Der Regierende Bürgermeister und Aufsichtsratsvorsitzende der Flughafen Berlin Brandenburg GmbH (FBB), Klaus Wowereit, hat für bisherige BER-Pannen auch schon einmal gerne renommierte Firmen wie Siemens verantwortlich gemacht. Nur, Siemens ist nun wahrlich nicht dafür verantwortlich, wenn die FBB die Pläne zugunsten der Funktionsfähigkeit der Brandschutzanlage nicht im ausreichenden Maße zur Verfügung stellt. Bleibt zu hoffen,

das der neue FBB-Technikchef Jörg Marks hier einen Durchbruch erzielen kann. Ein weiteres Ärgernis ist die Tatsache, dass Wowereit den Flughafen Tegel bereits für die Olympischen Spiele verplant hat. Sollte der BER ans Netz gehen, wird es Kapazitätsengpässe geben. Auch die von FBB-Chef Hartmut Mehdorn vorgeschlagene weitere Nutzung von Schönefeld-Alt steht noch immer in den Sternen.

Holger Voss, Spandau

Den Vorschlag, den der Senat für die Olympiabewerbung vorlegen will, finde ich richtig gut. Berlin hat ideale Voraussetzungen für die Durchführung von Olympischen Spielen. Viele Sportstätten sind vorhanden, einige müssen saniert werden wie das Sportforum Hohenschönhausen und der Jahnsportpark. Alles Leistungen, die ohnehin anstehen. Wohnungen brauchen wir sowieso. Potsdam, Leipzig, Warnemünde und Anlagen wie die Wassersportanlagen auf dem Beetzsee in Brandenburg stehen zur Verfügung. Die Bürger werden sich freuen, mit einer aufgemöbelten Infrastruktur Gastgeber für das beliebteste Sportfest der Welt sein zu dürfen. Nun sollen die Bürger entscheiden.

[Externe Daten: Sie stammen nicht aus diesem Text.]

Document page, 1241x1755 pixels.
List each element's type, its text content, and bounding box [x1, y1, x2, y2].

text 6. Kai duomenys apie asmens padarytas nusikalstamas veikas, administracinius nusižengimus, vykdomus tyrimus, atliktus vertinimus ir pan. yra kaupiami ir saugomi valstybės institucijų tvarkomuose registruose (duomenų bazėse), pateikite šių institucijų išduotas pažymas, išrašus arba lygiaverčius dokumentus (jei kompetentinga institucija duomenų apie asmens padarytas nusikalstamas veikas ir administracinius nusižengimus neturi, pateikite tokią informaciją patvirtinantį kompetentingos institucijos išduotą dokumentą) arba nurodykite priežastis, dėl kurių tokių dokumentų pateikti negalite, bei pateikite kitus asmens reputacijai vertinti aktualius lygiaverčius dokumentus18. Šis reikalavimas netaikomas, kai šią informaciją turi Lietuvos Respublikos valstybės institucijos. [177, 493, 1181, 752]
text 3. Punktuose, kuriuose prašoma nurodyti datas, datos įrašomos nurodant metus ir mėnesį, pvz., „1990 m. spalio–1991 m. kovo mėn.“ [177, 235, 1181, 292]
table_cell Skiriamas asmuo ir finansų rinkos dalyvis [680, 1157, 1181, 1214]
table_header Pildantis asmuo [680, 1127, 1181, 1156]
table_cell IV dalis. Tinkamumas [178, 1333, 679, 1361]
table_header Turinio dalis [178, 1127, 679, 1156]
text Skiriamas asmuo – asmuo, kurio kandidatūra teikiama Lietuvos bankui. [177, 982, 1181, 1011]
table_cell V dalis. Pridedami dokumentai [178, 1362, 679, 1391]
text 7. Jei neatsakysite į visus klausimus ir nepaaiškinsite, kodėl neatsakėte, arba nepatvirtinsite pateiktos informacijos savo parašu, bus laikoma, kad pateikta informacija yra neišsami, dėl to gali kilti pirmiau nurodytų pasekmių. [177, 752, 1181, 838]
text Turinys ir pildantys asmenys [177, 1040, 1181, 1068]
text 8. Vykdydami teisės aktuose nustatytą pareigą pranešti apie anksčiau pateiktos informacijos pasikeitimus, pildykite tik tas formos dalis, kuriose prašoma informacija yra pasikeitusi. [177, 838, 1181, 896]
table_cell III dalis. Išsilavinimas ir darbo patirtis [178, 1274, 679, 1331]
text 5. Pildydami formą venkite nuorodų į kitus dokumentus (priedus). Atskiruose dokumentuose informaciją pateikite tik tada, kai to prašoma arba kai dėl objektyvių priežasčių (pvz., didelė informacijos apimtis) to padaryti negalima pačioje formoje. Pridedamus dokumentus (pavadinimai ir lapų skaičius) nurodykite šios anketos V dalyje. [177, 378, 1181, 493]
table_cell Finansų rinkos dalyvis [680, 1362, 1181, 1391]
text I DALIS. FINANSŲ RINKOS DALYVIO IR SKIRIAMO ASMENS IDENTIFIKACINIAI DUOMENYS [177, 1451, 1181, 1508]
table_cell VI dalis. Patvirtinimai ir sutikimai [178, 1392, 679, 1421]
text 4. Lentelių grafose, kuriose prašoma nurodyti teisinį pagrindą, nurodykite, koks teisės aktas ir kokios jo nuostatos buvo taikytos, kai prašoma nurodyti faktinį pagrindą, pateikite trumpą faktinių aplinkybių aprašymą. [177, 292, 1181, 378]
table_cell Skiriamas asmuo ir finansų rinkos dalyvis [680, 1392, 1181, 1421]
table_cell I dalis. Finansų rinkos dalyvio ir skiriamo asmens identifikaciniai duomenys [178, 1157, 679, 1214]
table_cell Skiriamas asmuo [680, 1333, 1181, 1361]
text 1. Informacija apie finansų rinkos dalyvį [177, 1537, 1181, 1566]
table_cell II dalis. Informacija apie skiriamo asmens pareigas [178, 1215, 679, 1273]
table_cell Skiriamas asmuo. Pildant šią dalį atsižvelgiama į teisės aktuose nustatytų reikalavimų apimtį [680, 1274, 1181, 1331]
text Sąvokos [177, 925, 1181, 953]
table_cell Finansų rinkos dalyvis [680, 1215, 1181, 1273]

Fritz Niedergesäß, Bohnsdorf

Politiker müssen dem Töten Einhalt gebieten

Zum Artikel: „Was macht der Krieg mit den Kindern“ vom 2. August

Täglich verfolge ich die Ereignisse in Gaza und Israel. Ich habe den Zweiten Weltkrieg zusammen mit meinen fünf Geschwistern in Berlin erlebt und erlitten. Was wir als Kinder damals durchmachten, hätte eine Warnung für alle Kriegstreiber in der Welt sein müssen. Wir haben uns bei den Bombenangriffen die Ohren zugehalten, geweint, uns an unsere Mutter und Geschwister geklammert, vor Angst bei den Einschlägen der Bomben in die Hosen gemacht, und wir haben Fingernägel gekaut und abgebissen. Wir brauchten Jahre, um das alles zu verarbeiten und haben es noch heute nicht ganz überwunden. Die Seele der Kinder wurde und wird getötet. Für immer und immer. Wenn ich an die Kinder in Israel und Gaza (beide Länder kenne ich von Reisen) denke, verstehe ich die Politiker in aller Welt nicht, warum hier dem Töten nicht Einhalt geboten wird. Stoppt diesen wahnsinnigen Krieg, gebt Kindern ihre Kindheit zurück und gebt Palästina – oder den Palästinensern ein Stück Land, in dem sie leben können. So geht es nicht weiter. Ich leide mit den Menschen auf beiden Seiten.

Regina Schwenke, per E-Mail

Obstbauern haben schon immer billige Arbeitskräfte beschäftigt

Zum Artikel: „Sauer verdiente Kirschen“ vom 3. August

Sie haben es schon schwer, die brandenburgischen Obstbauern. Dabei wurden dort schon immer gern billige Arbeitskräfte genutzt. Zu DDR-Zeiten waren das unter anderem Ostberliner Schüler. Ich entsinne mich, in Werder für 2,50 Mark die Stunde Erdbeeren gepflückt zu haben. Woher will der Landwirt eigentlich wissen, dass die Lebenshaltungskosten in Polen so viel niedriger sind? Benzin kostet fast das Gleiche wie in Berlin, und nach einem Besuch in einem polnischen Discounter würde man auch keine großen Preisunterschiede feststellen.